You can have your Gran Turismos. The GT that I've been anticipating playing again since I first tried it last week is Ghost Trick.
The new DS game comes from Shu Takumi, the creator of the Ace Attorney games, Capcom's chatty and funny courtroom dramas. Our boss Brian Crecente already played it, in Hawaii last month, and wrote a glowing preview. I played it in New York last week. Crecente was right!
The game stars Sissel, a man who begins the game murdered but can possess objects to assist in the solving or preventing of various crimes. In the introductory level both Crecente and I played, we navigated Sissel's spirit through a junkyard, trying to possess the right objects to prevent a near-sighted hitman from killing a lady.
The game's writing is sharp, the graphics vivid and the animations slick, but the way in which Ghost Trick may most successfully surpass the Ace Attorney games is its gameplay. The courtroom exploits of attorney Phoenix Wright seldom required anything more complex than the selection of dialogue or the DS stylus-taping tapping of clues.

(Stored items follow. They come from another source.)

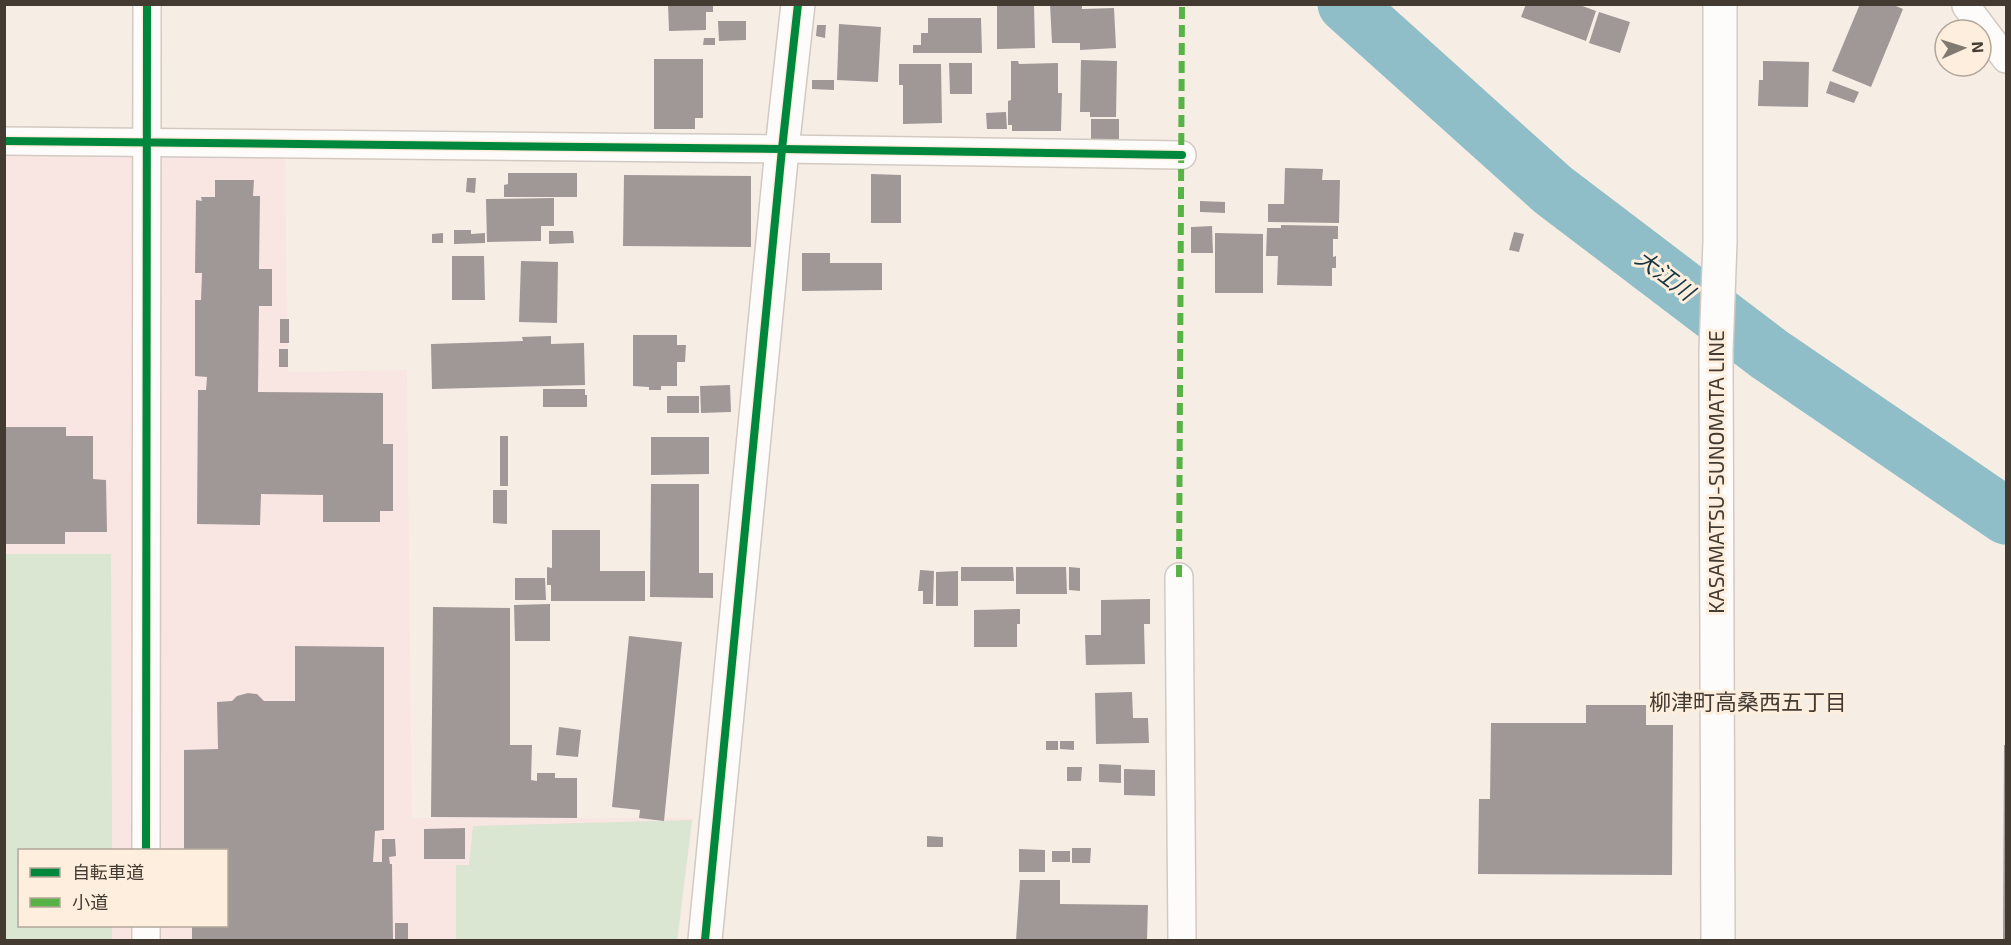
<svg xmlns="http://www.w3.org/2000/svg" width="2011" height="945" viewBox="0 0 2011 945" font-family="'Exo 2','Noto Sans JP',sans-serif">
<style>
.education{fill:#f9e6e3;fill-rule:evenodd}
.green{fill:#dae5d2}
.lines{fill:none;stroke-linecap:round;stroke-linejoin:round}
.river{stroke:#90bec8;stroke-width:57}
.building{fill:#a09896}
.street-casing{stroke:#d2cac2;stroke-width:30}
.secondary-casing{stroke:#d2cac2;stroke-width:36}
.street{stroke:#fefcfb;stroke-width:27}
.secondary{stroke:#fefcfb;stroke-width:33}
.quiet{stroke:#57b346;stroke-width:6;stroke-dasharray:12 6;stroke-linecap:butt}
.cycleway-casing{stroke:#feeedd;stroke-width:11}
.cycleway{stroke:#00873e;stroke-width:8}
.labels{text-anchor:middle;stroke-width:6;stroke-linejoin:round;paint-order:stroke}
.street-label{font-size:21px;fill:#433b32;stroke:#feeedd}
.water-label{font-size:22px;font-style:italic;fill:#15363f;stroke:#feeedd}
.neighbourhood-label{font-size:22px;fill:#433b32;stroke:#feeedd}
</style>
<rect width="100%" height="100%" fill="#f6eee5"/>
<path class="education" d="M5 154 285 155 288 372 407 370 412 818H693L678 940H5ZM20 850H226V926H20Z"/>
<g class="green">
<polygon points="5,554 111,554 112,850 20,850 20,926 112,926 112,940 5,940"/>
<polygon points="692,820 677,940 456,940 456,865 469,865 473,826"/>
</g>
<g class="lines">
<polyline class="river" points="1346,4 1553,190 1769,354 2006,516"/>
</g>
<g class="building">
<polygon points="668,4 713,4 713,12 706,12 706,30 669,31"/>
<polygon points="997,4 1034,4 1035,48 997,49"/>
<polygon points="1050,4 1082,4 1082,9 1114,8 1116,48 1080,50 1080,43 1052,43"/>
<polygon points="1526,4 1577,4 1596,11 1586,41 1521,17"/>
<polygon points="1860,4 1891,4 1903,9 1871,87 1832,71"/>
<polygon points="1599,12 1630,22 1620,53 1589,43"/>
<polygon points="928,18 981,18 982,53 913,53 913,45 921,45 921,33 928,33"/>
<polygon points="718,21 746,21 746,40 719,41"/>
<polygon points="839,24 881,27 878,82 837,80"/>
<polygon points="817,25 826,25 825,38 816,36"/>
<polygon points="704,38 715,38 715,45 703,45"/>
<polygon points="654,59 703,59 703,118 695,118 695,129 654,129"/>
<polygon points="1081,60 1117,61 1116,117 1090,117 1090,112 1080,112"/>
<polygon points="1011,61 1018,61 1019,64 1058,63 1058,93 1062,93 1061,131 1012,131 1012,125 1008,125 1008,101 1011,100"/>
<polygon points="1763,61 1809,62 1808,107 1758,106 1759,80 1763,80"/>
<polygon points="949,63 972,63 972,94 950,94"/>
<polygon points="899,64 941,64 942,123 903,124 903,85 899,85"/>
<polygon points="812,80 834,80 834,90 812,89"/>
<polygon points="1830,81 1859,92 1854,103 1826,93"/>
<polygon points="1006,112 1007,129 987,129 986,113"/>
<polygon points="1091,119 1119,119 1119,140 1091,141"/>
<polygon points="1285,168 1323,169 1322,180 1340,180 1339,223 1268,222 1268,204 1284,204"/>
<polygon points="508,173 577,173 577,197 504,197 504,185 508,184"/>
<polygon points="871,174 901,175 901,223 871,223"/>
<polygon points="624,175 751,176 751,247 623,246"/>
<polygon points="467,178 476,178 475,193 466,192"/>
<polygon points="215,180 254,180 253,196 260,196 259,269 272,269 272,306 259,306 258,392 383,393 383,444 393,444 393,511 380,511 380,522 323,522 323,495 261,494 260,525 197,524 198,390 206,390 207,377 195,376 195,300 201,300 202,273 195,273 196,200 202,201 201,197 215,197"/>
<polygon points="554,198 554,226 541,226 541,241 487,242 486,199"/>
<polygon points="1200,201 1225,202 1225,213 1200,212"/>
<polygon points="1281,225 1338,226 1338,239 1333,239 1333,257 1336,256 1336,268 1332,268 1332,286 1277,285 1278,256 1266,256 1267,228 1281,228"/>
<polygon points="1212,226 1213,253 1191,253 1191,227"/>
<polygon points="454,230 471,230 471,234 485,233 485,243 454,244"/>
<polygon points="549,231 573,231 574,243 549,244"/>
<polygon points="1514,232 1524,234 1519,252 1509,250"/>
<polygon points="443,233 443,243 432,243 432,234"/>
<polygon points="1215,233 1263,234 1263,293 1215,293"/>
<polygon points="802,253 830,253 830,263 882,263 882,290 802,291"/>
<polygon points="452,256 484,256 485,300 452,300"/>
<polygon points="521,261 558,262 557,323 519,322"/>
<rect x="280" y="319" width="9" height="24"/>
<polygon points="633,335 677,335 677,345 686,345 685,362 677,362 677,386 661,386 661,390 649,390 649,387 633,386"/>
<polygon points="551,336 551,344 584,343 585,385 432,389 431,344 523,341 522,337"/>
<rect x="279" y="349" width="9" height="18"/>
<polygon points="730,385 731,412 701,413 700,386"/>
<polygon points="543,389 585,389 585,395 587,395 587,407 543,407"/>
<rect x="667" y="396" width="32" height="17"/>
<polygon points="4,427 66,427 66,436 93,436 93,479 106,480 107,532 65,532 65,544 4,544"/>
<rect x="500" y="436" width="8" height="50"/>
<polygon points="651,437 709,437 709,474 651,475"/>
<polygon points="651,484 699,484 699,573 713,573 713,598 650,597"/>
<polygon points="493,490 507,490 507,524 493,523"/>
<polygon points="552,530 600,530 600,571 645,571 645,601 551,601 551,585 547,585 547,567 552,568"/>
<polygon points="961,567 1013,567 1014,581 961,581"/>
<polygon points="1016,567 1066,567 1067,594 1016,594"/>
<polygon points="1069,567 1080,568 1080,591 1069,590"/>
<polygon points="920,570 934,571 933,604 923,604 923,591 918,591"/>
<polygon points="958,571 958,606 936,606 936,572"/>
<polygon points="515,578 545,578 546,600 515,600"/>
<polygon points="1150,599 1150,624 1144,624 1145,664 1086,665 1085,635 1101,635 1101,600"/>
<polygon points="550,604 550,641 515,641 514,605"/>
<polygon points="433,607 510,608 510,745 532,745 531,780 537,781 537,773 555,773 555,778 577,778 577,818 431,817"/>
<polygon points="1020,609 1020,624 1017,624 1017,647 974,647 974,610"/>
<polygon points="629,636 682,642 664,821 639,818 640,810 612,807"/>
<polygon points="295,646 384,647 384,830 375,831 373,862 382,862 382,839 395,839 396,856 389,857 390,864 392,864 393,940 192,940 192,926 226,926 226,850 184,850 184,750 218,749 217,702 232,701 237,696 248,693 257,694 264,701 295,701"/>
<polygon points="1132,692 1133,718 1148,718 1149,743 1096,744 1095,693"/>
<polygon points="1586,705 1646,705 1646,725 1673,725 1672,875 1478,874 1479,799 1490,799 1491,723 1586,723"/>
<polygon points="559,727 581,730 578,757 556,755"/>
<rect x="1046" y="741" width="12" height="9"/>
<polygon points="1060,741 1074,741 1074,750 1060,749"/>
<polygon points="2004,745 2006,745 2006,940 2003,940"/>
<polygon points="1099,764 1121,765 1121,783 1099,782"/>
<polygon points="1067,767 1082,767 1081,781 1067,781"/>
<polygon points="1124,769 1155,770 1155,796 1124,795"/>
<polygon points="465,828 465,859 424,859 424,829"/>
<polygon points="927,836 943,837 943,847 927,847"/>
<polygon points="1072,848 1091,848 1090,863 1072,863"/>
<polygon points="1019,849 1045,850 1045,872 1019,872"/>
<rect x="1052" y="851" width="18" height="11"/>
<polygon points="1020,880 1060,880 1060,904 1148,905 1147,940 1016,940"/>
<rect x="395" y="923" width="13" height="17"/>
</g>
<g class="lines">
<g class="street-casing">
<g id="street">
<polyline points="1966,6 2006,59"/>
<polyline points="4,141 782,149 1182,155"/>
<polyline points="1179,577 1182,940"/>
<polyline points="146,850 147,4"/>
<polyline points="146,940 146,926"/>
</g>
</g>
<g class="secondary-casing">
<g id="secondary">
<polyline points="705,940 782,149 798,4"/>
<polyline points="1718,940 1716,351 1720,241 1720,4"/>
</g>
</g>
<use href="#street" class="street"/>
<use href="#secondary" class="secondary"/>
<polyline class="quiet" points="1179,577 1182,4"/>
<g class="cycleway-casing">
<g id="cycleway">
<polyline points="4,141 782,149 1182,155"/>
<polyline points="146,850 147,4"/>
<polyline points="705,940 782,149 798,4"/>
</g>
</g>
<use href="#cycleway" class="cycleway"/>
</g>
<g class="labels">
<g class="street-label">
<text transform="translate(1717 472) rotate(-90)" y="7">KASAMATSU-SUNOMATA LINE</text>
</g>
<g class="water-label">
<text transform="translate(1665 275) rotate(37)" y="8">大江川</text>
</g>
<g class="neighbourhood-label">
<text x="1748" y="710">柳津町高桑西五丁目</text>
</g>
</g>
<rect width="2011" height="945" fill="none" stroke="#433b32" stroke-width="12"/>
<rect x="18" y="849" width="210" height="78" fill="#feeedd" stroke="#b3a699" stroke-width="1.5"/>
<rect x="30" y="868" width="30" height="9" fill="#00873e" stroke="#b3a699" stroke-width="1.5"/>
<text x="72" y="879" font-size="18" fill="#433b32">自転車道</text>
<rect x="30" y="898" width="30" height="9" fill="#57b346" stroke="#b3a699" stroke-width="1.5"/>
<text x="72" y="909" font-size="18" fill="#433b32">小道</text>
<g transform="translate(1963 48) rotate(87)"><circle r="28" fill="#feeedd" stroke="#b3a699" stroke-width="1.5"/>
<path d="M0-4.5L10 22L0 15L-10 22Z" fill="#827a71"/>
<text y="-9" font-size="16" font-weight="bold" text-anchor="middle" fill="#433b32">N</text>
</g>
</svg>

Ghost Trick demands of its players a flexible imagination but also forces a gamer to deduce how to move Sissel's spirit to the objects that would best serve him. That adds a geometric aspect to the gameplay. Sissel's ghost can only move within a certain radius from the object it possesses, forcing a player to stare at the screen and figure out how best to, say, move the spirit from the object in the screen's lower right corner to one in the top left... you might have to hop the spirit there by way of something in the top right, finding a decent object within the radius to leap to, then getting there and looking for the next object within range. Think of it as a constrained form of connecting the possessable dots. That's not that hard, but things get more complex: Object that are possessed can be "tricked" or activated. This is essential. To use an example from the demo, I had to posses a knocked-down blender in order to suck in a rope from a flagpole, then possess a fan to blow the flag out, then possess the flag as the blender-blades pulled the rope and raised the flag.
Later, when the hitman in the junkyard was closing in on his victim and a timer was counting down until the victim's death, I had to dash Sissel's spirit from a bike to an extendable ladder then up to a wrecking ball and then drop the ball into the scene to save the day. Success!
The introductory level I played was slick and the game already has the personality of a Phoenix Wright with the promise to have superior gameplay. The full title is Ghost Trick: Phantom Detective. Consider it on my anticipated list for fall 2010 games.